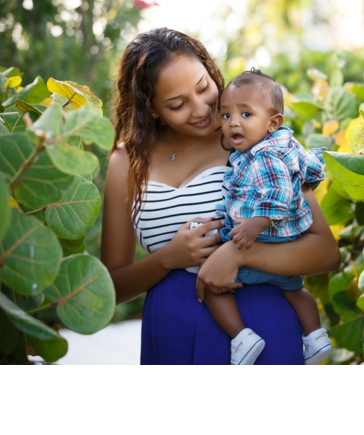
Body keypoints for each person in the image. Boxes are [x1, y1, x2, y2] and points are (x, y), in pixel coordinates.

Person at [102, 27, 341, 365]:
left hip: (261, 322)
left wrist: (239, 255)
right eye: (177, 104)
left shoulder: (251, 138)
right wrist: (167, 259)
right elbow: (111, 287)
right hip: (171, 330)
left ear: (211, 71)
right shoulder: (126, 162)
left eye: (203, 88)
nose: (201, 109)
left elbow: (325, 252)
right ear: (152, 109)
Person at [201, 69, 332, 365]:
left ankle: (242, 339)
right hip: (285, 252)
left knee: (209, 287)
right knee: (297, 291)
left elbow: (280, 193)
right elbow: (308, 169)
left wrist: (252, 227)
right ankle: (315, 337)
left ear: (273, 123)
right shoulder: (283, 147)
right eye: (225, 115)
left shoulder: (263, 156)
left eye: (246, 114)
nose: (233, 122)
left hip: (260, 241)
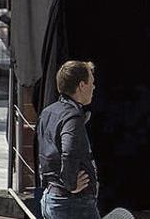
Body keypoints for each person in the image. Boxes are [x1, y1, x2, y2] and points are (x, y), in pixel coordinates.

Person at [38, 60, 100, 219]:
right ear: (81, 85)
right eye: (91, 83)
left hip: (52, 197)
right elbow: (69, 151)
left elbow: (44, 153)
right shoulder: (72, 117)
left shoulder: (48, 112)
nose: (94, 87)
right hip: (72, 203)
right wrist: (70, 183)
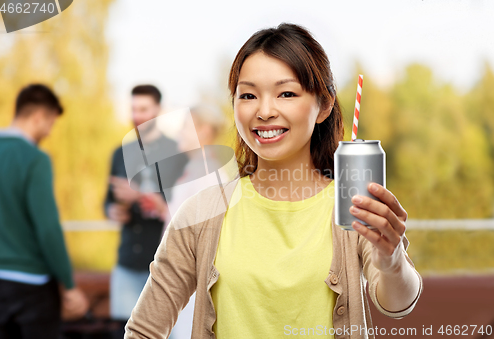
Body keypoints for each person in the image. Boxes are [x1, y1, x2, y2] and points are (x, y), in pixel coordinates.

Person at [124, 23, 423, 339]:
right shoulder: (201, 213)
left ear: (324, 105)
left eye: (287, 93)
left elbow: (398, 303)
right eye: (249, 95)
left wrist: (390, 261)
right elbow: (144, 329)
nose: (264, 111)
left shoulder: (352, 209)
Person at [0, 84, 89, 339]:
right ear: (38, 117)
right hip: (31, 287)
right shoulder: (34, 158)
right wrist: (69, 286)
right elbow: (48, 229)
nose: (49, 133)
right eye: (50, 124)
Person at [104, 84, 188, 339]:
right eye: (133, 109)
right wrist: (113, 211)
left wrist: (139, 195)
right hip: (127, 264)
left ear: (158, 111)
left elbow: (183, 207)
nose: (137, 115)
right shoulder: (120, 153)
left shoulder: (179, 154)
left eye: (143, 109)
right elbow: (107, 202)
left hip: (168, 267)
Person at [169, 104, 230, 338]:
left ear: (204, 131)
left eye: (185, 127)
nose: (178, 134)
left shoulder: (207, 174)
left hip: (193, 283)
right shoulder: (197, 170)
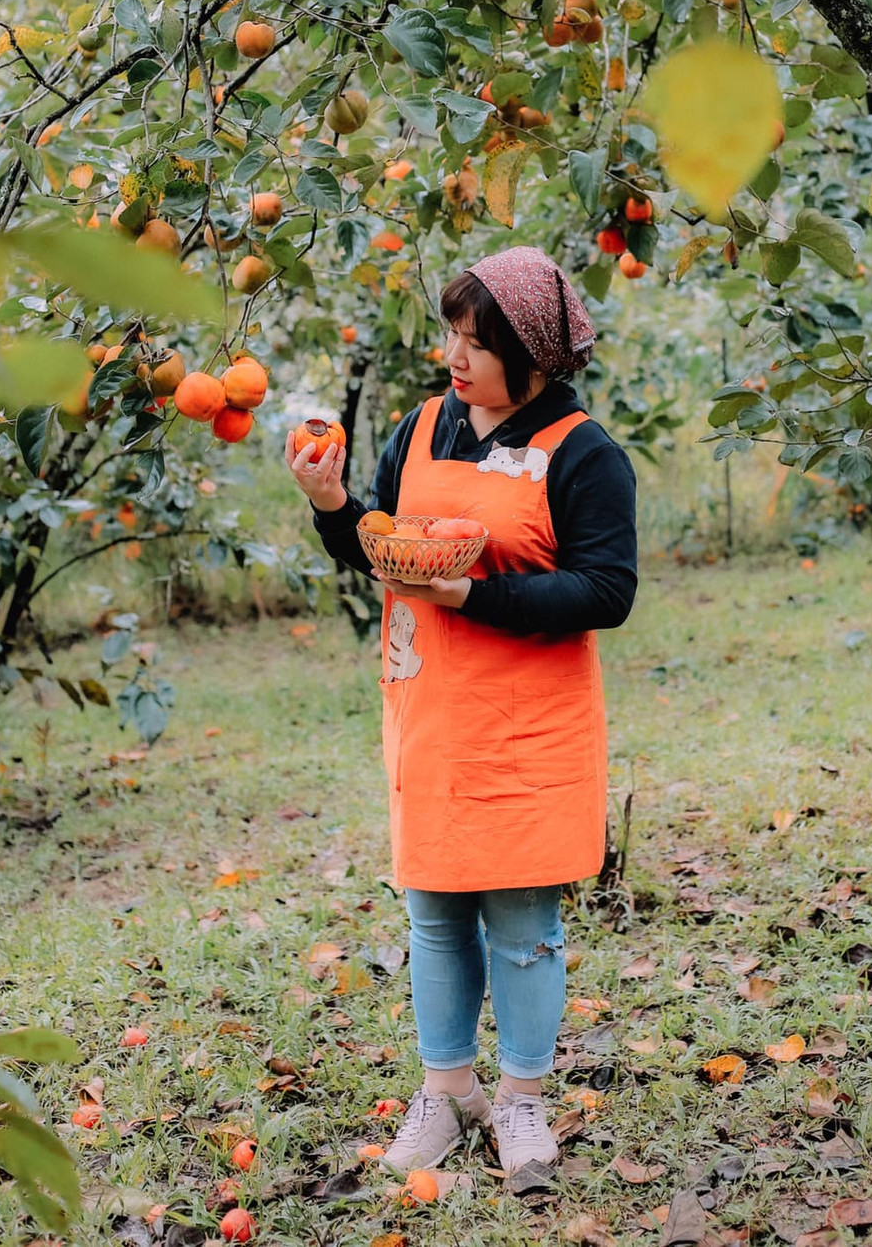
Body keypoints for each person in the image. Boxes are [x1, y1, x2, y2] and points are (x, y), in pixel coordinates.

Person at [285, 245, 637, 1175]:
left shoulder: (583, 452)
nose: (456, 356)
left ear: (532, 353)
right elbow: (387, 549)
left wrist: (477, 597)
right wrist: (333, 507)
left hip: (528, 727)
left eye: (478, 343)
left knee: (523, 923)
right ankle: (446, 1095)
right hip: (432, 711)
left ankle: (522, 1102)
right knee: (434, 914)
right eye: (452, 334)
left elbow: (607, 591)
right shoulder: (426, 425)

══════════════════════════════

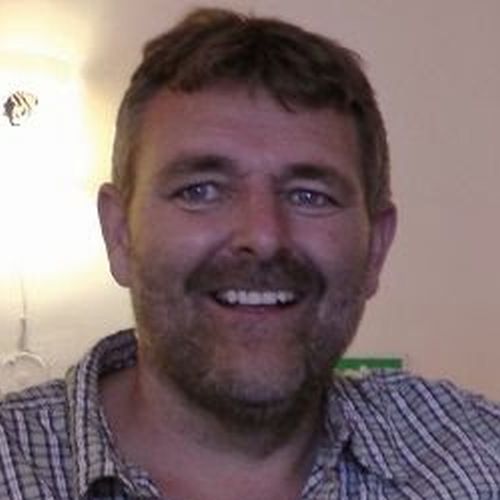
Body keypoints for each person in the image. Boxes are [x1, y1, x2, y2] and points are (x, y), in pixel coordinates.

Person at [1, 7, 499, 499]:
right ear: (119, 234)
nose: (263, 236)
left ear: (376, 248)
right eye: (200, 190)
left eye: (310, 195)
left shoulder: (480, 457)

══════════════════════════════

Task goal: Everything between and including the line above containing "right eye: (249, 95)" and the line containing "nose: (456, 356)" should be reproduced exactly, with pictures excluded.

Your solution:
right eye: (249, 95)
left wrist: (390, 261)
right elbow: (144, 329)
nose: (264, 111)
left shoulder: (352, 209)
Person at [0, 84, 89, 339]:
right ear: (38, 117)
right hip: (31, 287)
right shoulder: (34, 158)
right wrist: (69, 286)
right elbow: (48, 229)
nose: (49, 133)
right eye: (50, 124)
Person at [104, 84, 188, 339]:
right eye: (133, 109)
right wrist: (113, 211)
left wrist: (139, 195)
right hip: (127, 264)
left ear: (158, 111)
left elbow: (183, 207)
nose: (137, 115)
right shoulder: (120, 153)
left shoulder: (179, 154)
left eye: (143, 109)
right elbow: (107, 202)
left hip: (168, 267)
Person at [169, 104, 230, 338]:
left ear: (204, 131)
left eye: (185, 127)
nose: (178, 134)
left shoulder: (207, 174)
left hip: (193, 283)
right shoulder: (197, 170)
Body keypoints for each person in the image. Boxes are [x1, y1, x2, y2] and points are (x, y), in pixel coordinates.

Person at [285, 245, 637, 1175]:
left shoulder: (583, 452)
nose: (456, 356)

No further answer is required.